Certainly an armed Man does. Just remain calm and make the deciscion Kill it, Leave it, Let it be-very very slowly...

Can understand why most of y'all hate snakes so much. I probably would too if I had as many run ins with them turn bad. But if you only knew how many let you and your pups go on by without arguement -you'd probably hate em only half as much which is still a dead snake at the end of the day.

I only have two bad run ins in, oh a decade of bothering them... Both times it was the human who did something stupid like "Hey there is a copperhead. I want a closer -&%&@! It bit me!" Or literally "Never do this to a snake- *&$%^#! It bit me in the lip!"


----------



## golffreak (Jun 24, 2011)

LawnStalker said:


> Certainly an armed Man does. Just remain calm and make the deciscion Kill it, Leave it, Let it be-very very slowly...
> 
> Can understand why most of y'all hate snakes so much. I probably would too if I had as many run ins with them turn bad.

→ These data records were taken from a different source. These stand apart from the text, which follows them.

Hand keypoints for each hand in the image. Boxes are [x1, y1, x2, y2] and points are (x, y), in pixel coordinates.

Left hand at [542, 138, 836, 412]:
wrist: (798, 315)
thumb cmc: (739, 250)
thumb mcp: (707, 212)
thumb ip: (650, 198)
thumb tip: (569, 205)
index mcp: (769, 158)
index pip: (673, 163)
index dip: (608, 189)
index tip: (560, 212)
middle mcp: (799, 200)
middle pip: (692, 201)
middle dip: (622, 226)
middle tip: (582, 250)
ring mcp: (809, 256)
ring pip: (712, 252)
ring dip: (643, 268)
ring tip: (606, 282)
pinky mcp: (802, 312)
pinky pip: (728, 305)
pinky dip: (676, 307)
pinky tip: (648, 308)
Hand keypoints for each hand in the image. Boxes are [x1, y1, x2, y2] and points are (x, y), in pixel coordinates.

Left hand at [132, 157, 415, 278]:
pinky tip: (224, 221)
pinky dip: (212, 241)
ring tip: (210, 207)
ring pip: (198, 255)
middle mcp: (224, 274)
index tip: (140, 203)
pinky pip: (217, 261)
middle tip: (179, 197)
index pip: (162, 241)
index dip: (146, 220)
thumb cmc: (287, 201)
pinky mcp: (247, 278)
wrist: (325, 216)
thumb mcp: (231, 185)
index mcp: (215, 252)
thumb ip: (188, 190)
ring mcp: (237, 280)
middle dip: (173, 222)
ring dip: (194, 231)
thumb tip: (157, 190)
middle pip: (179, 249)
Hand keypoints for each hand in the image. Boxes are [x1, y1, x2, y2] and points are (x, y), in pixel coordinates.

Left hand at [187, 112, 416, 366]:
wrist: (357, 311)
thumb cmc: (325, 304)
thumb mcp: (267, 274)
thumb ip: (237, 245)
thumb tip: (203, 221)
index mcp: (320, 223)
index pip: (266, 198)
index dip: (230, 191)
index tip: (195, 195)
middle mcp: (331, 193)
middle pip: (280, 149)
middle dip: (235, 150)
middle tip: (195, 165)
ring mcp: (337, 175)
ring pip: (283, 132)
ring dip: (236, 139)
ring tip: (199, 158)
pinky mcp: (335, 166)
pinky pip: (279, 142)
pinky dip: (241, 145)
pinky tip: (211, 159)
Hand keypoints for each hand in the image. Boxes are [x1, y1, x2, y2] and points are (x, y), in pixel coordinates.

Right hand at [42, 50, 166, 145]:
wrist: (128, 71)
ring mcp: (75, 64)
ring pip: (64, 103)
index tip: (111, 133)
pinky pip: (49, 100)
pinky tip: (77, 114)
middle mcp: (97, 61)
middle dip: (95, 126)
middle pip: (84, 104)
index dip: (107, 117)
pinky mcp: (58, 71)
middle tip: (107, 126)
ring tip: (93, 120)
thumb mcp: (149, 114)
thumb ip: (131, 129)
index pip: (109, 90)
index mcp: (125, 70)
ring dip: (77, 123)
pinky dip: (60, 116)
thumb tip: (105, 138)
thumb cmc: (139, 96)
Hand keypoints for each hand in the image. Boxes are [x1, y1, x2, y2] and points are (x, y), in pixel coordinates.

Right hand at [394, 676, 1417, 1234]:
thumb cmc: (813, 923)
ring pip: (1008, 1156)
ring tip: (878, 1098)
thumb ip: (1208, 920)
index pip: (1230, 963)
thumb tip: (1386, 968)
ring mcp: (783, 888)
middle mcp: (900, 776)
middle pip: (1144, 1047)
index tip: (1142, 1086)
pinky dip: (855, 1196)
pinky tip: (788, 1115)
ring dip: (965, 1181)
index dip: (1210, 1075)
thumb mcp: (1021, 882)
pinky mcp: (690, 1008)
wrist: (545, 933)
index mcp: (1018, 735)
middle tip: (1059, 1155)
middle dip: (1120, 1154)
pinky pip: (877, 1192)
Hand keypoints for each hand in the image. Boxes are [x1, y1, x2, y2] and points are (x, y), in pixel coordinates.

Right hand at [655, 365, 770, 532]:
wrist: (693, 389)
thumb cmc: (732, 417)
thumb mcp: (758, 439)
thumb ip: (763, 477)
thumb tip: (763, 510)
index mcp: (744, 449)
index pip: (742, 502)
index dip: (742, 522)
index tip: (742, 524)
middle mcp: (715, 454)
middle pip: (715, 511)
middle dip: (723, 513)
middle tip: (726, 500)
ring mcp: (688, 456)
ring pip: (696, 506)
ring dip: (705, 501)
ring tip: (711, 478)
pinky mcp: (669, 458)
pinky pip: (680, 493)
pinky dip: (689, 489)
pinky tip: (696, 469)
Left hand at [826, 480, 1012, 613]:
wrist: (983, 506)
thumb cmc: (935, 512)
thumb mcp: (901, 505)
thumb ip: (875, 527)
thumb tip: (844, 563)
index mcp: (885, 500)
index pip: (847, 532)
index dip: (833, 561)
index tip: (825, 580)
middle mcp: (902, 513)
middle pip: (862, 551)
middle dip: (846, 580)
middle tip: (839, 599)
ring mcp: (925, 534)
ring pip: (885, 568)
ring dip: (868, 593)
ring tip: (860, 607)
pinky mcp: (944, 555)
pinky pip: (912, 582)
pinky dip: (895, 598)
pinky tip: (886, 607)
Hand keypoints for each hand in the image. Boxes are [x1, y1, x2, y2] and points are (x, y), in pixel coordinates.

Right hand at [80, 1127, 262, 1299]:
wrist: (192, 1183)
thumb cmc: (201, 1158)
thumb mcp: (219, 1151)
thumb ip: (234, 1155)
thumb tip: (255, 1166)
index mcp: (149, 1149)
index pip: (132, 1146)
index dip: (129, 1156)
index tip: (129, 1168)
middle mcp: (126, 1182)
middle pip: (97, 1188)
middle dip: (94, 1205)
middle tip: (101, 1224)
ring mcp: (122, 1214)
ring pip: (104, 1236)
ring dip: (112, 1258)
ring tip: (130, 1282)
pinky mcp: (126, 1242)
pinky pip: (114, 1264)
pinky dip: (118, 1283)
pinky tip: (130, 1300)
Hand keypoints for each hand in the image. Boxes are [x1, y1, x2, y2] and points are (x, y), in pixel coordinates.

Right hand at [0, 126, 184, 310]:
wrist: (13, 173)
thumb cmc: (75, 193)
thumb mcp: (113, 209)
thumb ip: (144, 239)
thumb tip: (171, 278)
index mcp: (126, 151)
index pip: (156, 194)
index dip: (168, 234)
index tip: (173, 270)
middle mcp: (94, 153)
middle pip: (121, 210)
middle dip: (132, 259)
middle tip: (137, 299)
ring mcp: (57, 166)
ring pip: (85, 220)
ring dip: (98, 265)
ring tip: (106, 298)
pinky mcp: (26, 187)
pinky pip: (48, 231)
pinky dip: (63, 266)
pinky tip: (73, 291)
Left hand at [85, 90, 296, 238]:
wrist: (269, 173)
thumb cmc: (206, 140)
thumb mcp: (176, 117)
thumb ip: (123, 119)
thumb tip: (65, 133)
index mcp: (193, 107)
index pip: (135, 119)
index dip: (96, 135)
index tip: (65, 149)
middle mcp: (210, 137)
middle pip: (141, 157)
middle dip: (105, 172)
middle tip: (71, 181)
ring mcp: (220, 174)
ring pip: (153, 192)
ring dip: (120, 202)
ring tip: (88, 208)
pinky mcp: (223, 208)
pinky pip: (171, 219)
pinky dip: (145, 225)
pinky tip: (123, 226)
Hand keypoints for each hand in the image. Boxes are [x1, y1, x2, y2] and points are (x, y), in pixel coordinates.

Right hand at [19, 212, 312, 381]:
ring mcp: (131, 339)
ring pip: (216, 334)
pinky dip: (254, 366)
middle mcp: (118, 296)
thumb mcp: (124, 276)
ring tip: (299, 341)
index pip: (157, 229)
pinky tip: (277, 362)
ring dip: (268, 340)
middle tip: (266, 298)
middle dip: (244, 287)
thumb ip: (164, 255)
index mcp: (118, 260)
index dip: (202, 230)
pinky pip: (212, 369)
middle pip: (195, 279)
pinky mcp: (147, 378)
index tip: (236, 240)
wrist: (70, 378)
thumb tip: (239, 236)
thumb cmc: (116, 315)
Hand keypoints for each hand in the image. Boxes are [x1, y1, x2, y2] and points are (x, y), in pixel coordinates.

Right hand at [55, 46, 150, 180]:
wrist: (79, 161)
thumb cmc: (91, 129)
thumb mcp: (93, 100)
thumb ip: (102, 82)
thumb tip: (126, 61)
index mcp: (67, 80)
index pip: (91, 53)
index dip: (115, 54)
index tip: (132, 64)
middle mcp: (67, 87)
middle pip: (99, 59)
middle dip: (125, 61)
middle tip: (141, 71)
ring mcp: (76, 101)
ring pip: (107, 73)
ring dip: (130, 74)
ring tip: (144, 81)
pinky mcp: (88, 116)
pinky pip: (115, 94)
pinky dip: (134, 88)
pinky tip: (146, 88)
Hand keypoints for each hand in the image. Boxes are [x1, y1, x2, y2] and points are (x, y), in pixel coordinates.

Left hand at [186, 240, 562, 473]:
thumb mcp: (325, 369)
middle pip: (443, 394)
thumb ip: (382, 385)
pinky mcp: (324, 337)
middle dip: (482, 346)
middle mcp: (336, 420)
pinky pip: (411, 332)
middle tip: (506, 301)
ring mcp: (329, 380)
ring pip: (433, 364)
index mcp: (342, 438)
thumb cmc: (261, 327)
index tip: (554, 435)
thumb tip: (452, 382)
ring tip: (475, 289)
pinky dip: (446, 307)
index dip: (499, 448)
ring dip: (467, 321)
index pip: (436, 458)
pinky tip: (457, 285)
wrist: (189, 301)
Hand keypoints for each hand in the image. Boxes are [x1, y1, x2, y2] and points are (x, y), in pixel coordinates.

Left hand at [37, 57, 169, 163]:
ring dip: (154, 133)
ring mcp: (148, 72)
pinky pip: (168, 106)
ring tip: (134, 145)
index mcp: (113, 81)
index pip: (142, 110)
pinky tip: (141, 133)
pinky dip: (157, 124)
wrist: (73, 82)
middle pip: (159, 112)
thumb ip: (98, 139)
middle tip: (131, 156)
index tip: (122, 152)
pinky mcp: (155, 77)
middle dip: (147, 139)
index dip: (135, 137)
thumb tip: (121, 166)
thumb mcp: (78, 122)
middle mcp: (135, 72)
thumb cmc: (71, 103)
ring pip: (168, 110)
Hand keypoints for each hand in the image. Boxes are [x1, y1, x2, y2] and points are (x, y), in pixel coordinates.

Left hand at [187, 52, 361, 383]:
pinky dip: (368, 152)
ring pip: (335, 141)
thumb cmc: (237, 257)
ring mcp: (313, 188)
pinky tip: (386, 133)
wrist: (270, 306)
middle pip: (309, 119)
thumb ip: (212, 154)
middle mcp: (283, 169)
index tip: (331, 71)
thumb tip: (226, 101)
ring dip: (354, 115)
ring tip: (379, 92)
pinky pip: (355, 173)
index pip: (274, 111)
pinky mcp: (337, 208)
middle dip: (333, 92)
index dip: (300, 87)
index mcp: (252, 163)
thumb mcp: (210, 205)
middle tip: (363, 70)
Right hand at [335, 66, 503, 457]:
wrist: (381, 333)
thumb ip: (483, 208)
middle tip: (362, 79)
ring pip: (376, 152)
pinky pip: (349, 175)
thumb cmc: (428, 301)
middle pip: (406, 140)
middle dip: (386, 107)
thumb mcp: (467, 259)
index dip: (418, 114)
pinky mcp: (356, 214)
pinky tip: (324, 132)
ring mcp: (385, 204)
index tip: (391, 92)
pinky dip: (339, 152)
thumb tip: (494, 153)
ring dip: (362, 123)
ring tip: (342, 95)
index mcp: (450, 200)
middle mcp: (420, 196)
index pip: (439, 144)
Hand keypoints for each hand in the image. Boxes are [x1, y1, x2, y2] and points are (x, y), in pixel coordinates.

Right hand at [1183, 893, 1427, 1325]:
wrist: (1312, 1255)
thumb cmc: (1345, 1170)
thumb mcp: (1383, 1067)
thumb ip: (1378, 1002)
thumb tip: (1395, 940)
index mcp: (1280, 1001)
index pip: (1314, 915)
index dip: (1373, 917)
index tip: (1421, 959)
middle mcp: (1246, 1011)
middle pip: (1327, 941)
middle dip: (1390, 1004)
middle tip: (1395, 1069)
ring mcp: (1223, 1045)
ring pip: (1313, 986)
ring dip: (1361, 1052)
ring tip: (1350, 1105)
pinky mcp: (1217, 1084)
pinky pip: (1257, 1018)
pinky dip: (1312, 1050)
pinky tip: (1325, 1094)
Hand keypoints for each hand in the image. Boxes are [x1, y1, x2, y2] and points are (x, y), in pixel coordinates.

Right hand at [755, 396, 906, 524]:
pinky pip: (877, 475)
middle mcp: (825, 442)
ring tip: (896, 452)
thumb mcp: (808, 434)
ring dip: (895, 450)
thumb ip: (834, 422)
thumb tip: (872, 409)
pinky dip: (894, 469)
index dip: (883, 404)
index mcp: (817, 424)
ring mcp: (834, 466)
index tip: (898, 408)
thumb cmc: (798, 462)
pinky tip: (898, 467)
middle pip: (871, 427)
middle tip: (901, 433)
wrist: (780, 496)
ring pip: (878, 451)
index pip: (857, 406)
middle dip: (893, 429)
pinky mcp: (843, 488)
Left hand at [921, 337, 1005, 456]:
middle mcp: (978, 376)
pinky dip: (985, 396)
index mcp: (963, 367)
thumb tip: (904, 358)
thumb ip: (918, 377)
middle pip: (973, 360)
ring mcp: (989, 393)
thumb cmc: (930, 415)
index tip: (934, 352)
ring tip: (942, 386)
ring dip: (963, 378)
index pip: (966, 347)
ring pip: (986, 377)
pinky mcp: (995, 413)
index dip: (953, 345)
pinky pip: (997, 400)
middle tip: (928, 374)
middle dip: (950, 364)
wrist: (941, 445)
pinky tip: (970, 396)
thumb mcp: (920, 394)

But if you only knew how many let you and your pups go on by without arguement -you'd probably hate em only half as much which is still a dead snake at the end of the day.
> 
> I only have two bad run ins in, oh a decade of bothering them... Both times it was the human who did something stupid like "Hey there is a copperhead. I want a closer -&%&@! It bit me!" Or literally "Never do this to a snake- *&$%^#! It bit me in the lip!"



They had puppies in the pen that the snake was killed in. That's all the reason you need. With rabbits in there, I'm sure it would have been an ongoing battle.


----------



## MarkGelbart (Jun 27, 2011)

Snakes are our friends.


----------